| RECORD SET |
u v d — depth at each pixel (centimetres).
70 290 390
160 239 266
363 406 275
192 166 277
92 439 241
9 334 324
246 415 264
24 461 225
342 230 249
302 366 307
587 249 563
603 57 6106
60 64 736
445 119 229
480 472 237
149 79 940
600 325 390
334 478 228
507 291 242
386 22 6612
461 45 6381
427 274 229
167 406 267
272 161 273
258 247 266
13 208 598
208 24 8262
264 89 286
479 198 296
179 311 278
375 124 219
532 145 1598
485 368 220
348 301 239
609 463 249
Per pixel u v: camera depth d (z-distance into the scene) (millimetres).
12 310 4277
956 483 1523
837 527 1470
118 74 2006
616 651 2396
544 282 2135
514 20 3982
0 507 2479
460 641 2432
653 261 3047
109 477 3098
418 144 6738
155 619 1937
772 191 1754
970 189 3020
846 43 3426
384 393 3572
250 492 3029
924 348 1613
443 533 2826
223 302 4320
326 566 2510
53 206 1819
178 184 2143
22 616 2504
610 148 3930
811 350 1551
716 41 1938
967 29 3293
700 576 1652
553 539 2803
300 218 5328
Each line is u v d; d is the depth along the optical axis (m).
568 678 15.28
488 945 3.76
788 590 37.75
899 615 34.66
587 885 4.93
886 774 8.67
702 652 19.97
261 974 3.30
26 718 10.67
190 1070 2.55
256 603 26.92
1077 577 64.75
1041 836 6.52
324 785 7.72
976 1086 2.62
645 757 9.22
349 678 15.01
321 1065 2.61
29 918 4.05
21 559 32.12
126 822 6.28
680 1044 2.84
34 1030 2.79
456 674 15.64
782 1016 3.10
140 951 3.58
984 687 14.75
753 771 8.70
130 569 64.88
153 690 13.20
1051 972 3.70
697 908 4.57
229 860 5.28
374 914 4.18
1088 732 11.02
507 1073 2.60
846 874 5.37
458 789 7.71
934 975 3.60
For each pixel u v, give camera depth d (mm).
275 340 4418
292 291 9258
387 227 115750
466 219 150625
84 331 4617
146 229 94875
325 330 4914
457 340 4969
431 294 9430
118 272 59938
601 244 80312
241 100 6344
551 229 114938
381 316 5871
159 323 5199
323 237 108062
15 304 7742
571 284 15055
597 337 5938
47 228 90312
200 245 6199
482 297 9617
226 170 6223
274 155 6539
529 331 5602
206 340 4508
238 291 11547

| WHAT TO PRODUCE |
Everything before the line containing "12 310 4277" stays out. Write out that line and the rest of the entries exactly.

| RESULT FOR THIS TASK |
12 310 4277
956 483 1523
837 527 1470
118 74 2006
616 651 2396
544 282 2135
514 20 3982
0 507 2479
460 641 2432
653 261 3047
109 477 3098
418 144 6738
155 619 1937
772 191 1754
970 189 3020
846 43 3426
384 393 3572
250 492 3029
924 348 1613
443 533 2826
223 302 4320
326 566 2510
53 206 1819
178 184 2143
22 616 2504
610 148 3930
811 350 1551
716 41 1938
967 29 3293
700 576 1652
553 539 2803
300 218 5328
Each line is u v d; d is the depth along the optical axis (m).
568 678 15.28
488 945 3.76
788 590 37.75
899 615 34.66
587 885 4.93
886 774 8.67
702 652 19.97
261 974 3.30
26 718 10.67
190 1070 2.55
256 603 26.92
1077 577 64.75
1041 836 6.52
324 785 7.72
976 1086 2.62
645 757 9.22
349 678 15.01
321 1065 2.61
29 918 4.05
21 559 32.12
126 822 6.28
680 1044 2.84
34 1030 2.79
456 674 15.64
782 1016 3.10
140 951 3.58
984 687 14.75
753 771 8.70
130 569 64.88
153 690 13.20
1051 972 3.70
697 908 4.57
229 860 5.28
374 914 4.18
1088 732 11.02
507 1073 2.60
846 874 5.37
458 789 7.71
934 975 3.60
For each pixel u v, give camera depth d (mm).
275 340 4418
292 291 9258
387 227 115750
466 219 150625
84 331 4617
146 229 94875
325 330 4914
457 340 4969
431 294 9430
118 272 59938
601 244 80312
241 100 6344
551 229 114938
381 316 5871
159 323 5199
323 237 108062
15 304 7742
571 284 15055
597 337 5938
47 228 90312
200 245 6199
482 297 9617
226 170 6223
274 155 6539
529 331 5602
206 340 4508
238 291 11547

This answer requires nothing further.